* Directive *
Recast the material below as a JSON list of strings, one string per line and no blank lines. Use only the lines from the start of the material up to and including the line containing "exposure: compensate highlight".

=== Material shown ===

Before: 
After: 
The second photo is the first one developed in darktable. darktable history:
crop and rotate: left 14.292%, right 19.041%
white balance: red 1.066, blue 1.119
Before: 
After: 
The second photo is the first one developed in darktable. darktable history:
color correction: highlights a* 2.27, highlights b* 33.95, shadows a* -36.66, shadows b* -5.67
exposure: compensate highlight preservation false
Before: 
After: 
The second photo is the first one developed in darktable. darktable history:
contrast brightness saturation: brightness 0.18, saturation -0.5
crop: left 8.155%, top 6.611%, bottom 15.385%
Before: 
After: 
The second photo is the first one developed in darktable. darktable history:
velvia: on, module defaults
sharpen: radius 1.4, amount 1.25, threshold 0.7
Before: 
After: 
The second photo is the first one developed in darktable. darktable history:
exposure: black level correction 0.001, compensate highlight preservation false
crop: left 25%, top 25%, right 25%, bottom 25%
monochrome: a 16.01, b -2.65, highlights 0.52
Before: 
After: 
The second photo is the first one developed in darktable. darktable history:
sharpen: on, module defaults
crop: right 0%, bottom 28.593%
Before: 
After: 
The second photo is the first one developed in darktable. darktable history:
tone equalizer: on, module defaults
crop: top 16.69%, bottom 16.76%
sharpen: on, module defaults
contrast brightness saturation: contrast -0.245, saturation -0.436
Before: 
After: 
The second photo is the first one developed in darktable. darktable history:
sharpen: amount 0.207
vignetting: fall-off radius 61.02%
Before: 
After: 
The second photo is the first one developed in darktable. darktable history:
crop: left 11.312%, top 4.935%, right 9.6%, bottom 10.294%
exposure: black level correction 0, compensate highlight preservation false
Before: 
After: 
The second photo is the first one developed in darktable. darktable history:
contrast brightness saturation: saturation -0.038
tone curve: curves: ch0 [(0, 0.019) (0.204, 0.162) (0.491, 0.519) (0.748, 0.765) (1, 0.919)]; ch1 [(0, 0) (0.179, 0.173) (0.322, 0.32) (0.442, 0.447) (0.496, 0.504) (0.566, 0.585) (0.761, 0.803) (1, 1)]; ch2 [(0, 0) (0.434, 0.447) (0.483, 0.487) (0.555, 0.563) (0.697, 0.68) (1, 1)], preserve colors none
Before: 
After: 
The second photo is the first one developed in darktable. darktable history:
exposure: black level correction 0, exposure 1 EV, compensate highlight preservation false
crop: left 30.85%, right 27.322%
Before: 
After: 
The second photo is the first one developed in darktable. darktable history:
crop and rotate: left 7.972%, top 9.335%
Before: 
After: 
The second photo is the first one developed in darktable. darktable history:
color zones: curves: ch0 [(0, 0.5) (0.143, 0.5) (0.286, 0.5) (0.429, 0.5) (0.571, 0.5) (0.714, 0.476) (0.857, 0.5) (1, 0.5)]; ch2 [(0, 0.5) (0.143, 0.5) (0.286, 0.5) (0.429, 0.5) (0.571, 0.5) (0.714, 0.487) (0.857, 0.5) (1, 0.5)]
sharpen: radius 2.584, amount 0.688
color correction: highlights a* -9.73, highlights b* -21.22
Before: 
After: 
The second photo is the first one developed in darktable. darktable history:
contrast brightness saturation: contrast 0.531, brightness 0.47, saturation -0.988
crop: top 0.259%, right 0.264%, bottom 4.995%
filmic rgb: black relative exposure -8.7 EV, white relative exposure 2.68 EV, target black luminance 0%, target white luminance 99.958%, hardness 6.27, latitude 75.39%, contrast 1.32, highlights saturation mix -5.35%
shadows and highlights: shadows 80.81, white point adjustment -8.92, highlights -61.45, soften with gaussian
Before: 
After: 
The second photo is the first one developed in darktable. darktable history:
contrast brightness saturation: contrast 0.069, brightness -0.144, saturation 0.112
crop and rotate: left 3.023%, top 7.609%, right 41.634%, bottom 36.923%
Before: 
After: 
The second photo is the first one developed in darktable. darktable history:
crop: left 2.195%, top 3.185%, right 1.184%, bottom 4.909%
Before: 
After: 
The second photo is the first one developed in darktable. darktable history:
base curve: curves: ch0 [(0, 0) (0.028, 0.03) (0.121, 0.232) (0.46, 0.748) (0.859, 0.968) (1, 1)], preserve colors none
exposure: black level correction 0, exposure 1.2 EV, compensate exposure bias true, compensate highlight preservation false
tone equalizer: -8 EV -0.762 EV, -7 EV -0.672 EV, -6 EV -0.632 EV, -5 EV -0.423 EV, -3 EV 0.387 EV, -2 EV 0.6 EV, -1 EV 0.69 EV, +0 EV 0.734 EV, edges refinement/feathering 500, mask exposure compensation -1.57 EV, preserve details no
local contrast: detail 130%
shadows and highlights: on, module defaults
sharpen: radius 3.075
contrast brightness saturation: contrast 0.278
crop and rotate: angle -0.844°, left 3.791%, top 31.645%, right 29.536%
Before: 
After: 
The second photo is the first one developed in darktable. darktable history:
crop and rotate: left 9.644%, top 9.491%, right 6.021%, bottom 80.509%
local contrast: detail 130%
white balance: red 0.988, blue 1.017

===

* The reply *
[
  "Before: ",
  "After: ",
  "The second photo is the first one developed in darktable. darktable history:",
  "crop and rotate: left 14.292%, right 19.041%",
  "white balance: red 1.066, blue 1.119",
  "Before: ",
  "After: ",
  "The second photo is the first one developed in darktable. darktable history:",
  "color correction: highlights a* 2.27, highlights b* 33.95, shadows a* -36.66, shadows b* -5.67",
  "exposure: compensate highlight preservation false"
]